We follow the notation in our paper: let \(\{\mathbf{y}_k\}_{k=1}^K\) be ground-truth samples and \(\{\hat{\mathbf{y}}_k\}_{k=1}^K\) be model predictions. Each sample is indexed by time \(t=1,\ldots,T\) and spatial grid points \(\{\mathbf{x}_i\}_{i=1}^I\).

RMSE (Root Mean Square Error)

\[ \mathrm{RMSE} = \sqrt{\frac{1}{KTI}\sum_{k=1}^{K}\sum_{t=1}^{T}\sum_{i=1}^{I}\left\|\mathbf{y}_k(t,\mathbf{x}_i) - \hat{\mathbf{y}}_k(t,\mathbf{x}_i)\right\|_2^2} \]

Measures average prediction error magnitude.

Better: lower is better (0 is perfect).

MAE (Mean Absolute Error)

\[ \mathrm{MAE} = \frac{1}{KTI}\sum_{k=1}^{K}\sum_{t=1}^{T}\sum_{i=1}^{I}\left\|\mathbf{y}_k(t,\mathbf{x}_i) - \hat{\mathbf{y}}_k(t,\mathbf{x}_i)\right\|_1 \]

Measures mean absolute deviation (less sensitive to outliers than RMSE).

Better: lower is better (0 is perfect).

Relative \(L_2\) Error

\[ \mathrm{Rel}\ L_2 = \frac{1}{K}\sum_{k=1}^{K}\frac{\|\mathbf{y}_k - \hat{\mathbf{y}}_k\|_2}{\|\mathbf{y}_k\|_2} \]

Scale-independent normalized error.

Better: lower is better (0 is perfect).

\(R^2\) (Coefficient of Determination)

\[ R^2 = 1 - \frac{\sum_{k} (\mathbf{y}_k - \hat{\mathbf{y}}_k)^2}{\sum_{k} (\mathbf{y}_k - \bar{\mathbf{y}})^2} \]

where \(\bar{\mathbf{y}} = \sum_k \mathbf{y}_k / K\).

Goodness-of-fit measure (\(1.0\) = perfect fit).

Better: higher is better (1 is perfect).

Update Ratio (Training Efficiency)

\[ \mathrm{Update\ Ratio} = \frac{N_1}{N_2} \]

Measures the relative efficiency of simulated pretraining with real-world finetuning versus real-world training from scratch.

Let \(\mathrm{RMSE}_0\) denote the best RMSE achieved with real-world training.
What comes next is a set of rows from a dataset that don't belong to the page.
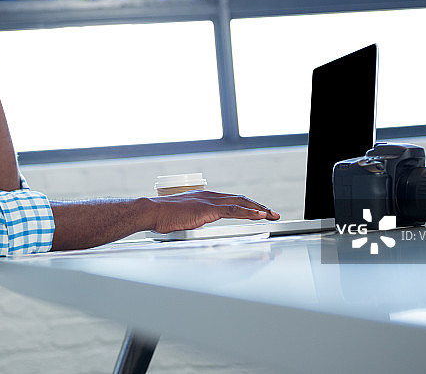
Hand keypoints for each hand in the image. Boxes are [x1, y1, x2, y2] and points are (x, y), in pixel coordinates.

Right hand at [146, 191, 279, 233]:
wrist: (152, 212)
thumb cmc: (163, 217)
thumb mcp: (184, 219)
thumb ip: (196, 222)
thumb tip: (200, 229)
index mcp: (205, 198)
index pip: (232, 200)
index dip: (247, 205)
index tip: (259, 211)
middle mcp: (210, 196)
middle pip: (240, 199)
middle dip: (258, 206)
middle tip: (272, 213)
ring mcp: (209, 201)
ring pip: (240, 203)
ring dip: (258, 208)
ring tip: (271, 215)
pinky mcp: (208, 209)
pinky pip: (233, 210)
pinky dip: (248, 212)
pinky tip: (259, 215)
Define \(N_1\) and \(N_2\) as the number of finetuning updates and training updates required to reach \(\mathrm{RMSE}_0\), respectively. The metric is then given by \(N_1/N_2\).

Better: lower is better. Values \(< 1\) indicate pretraining reduces the number of updates needed to match real-world training.

Note: Update Ratio is only reported for the Real-world finetuning setting (simulated pretraining → real-world finetuning).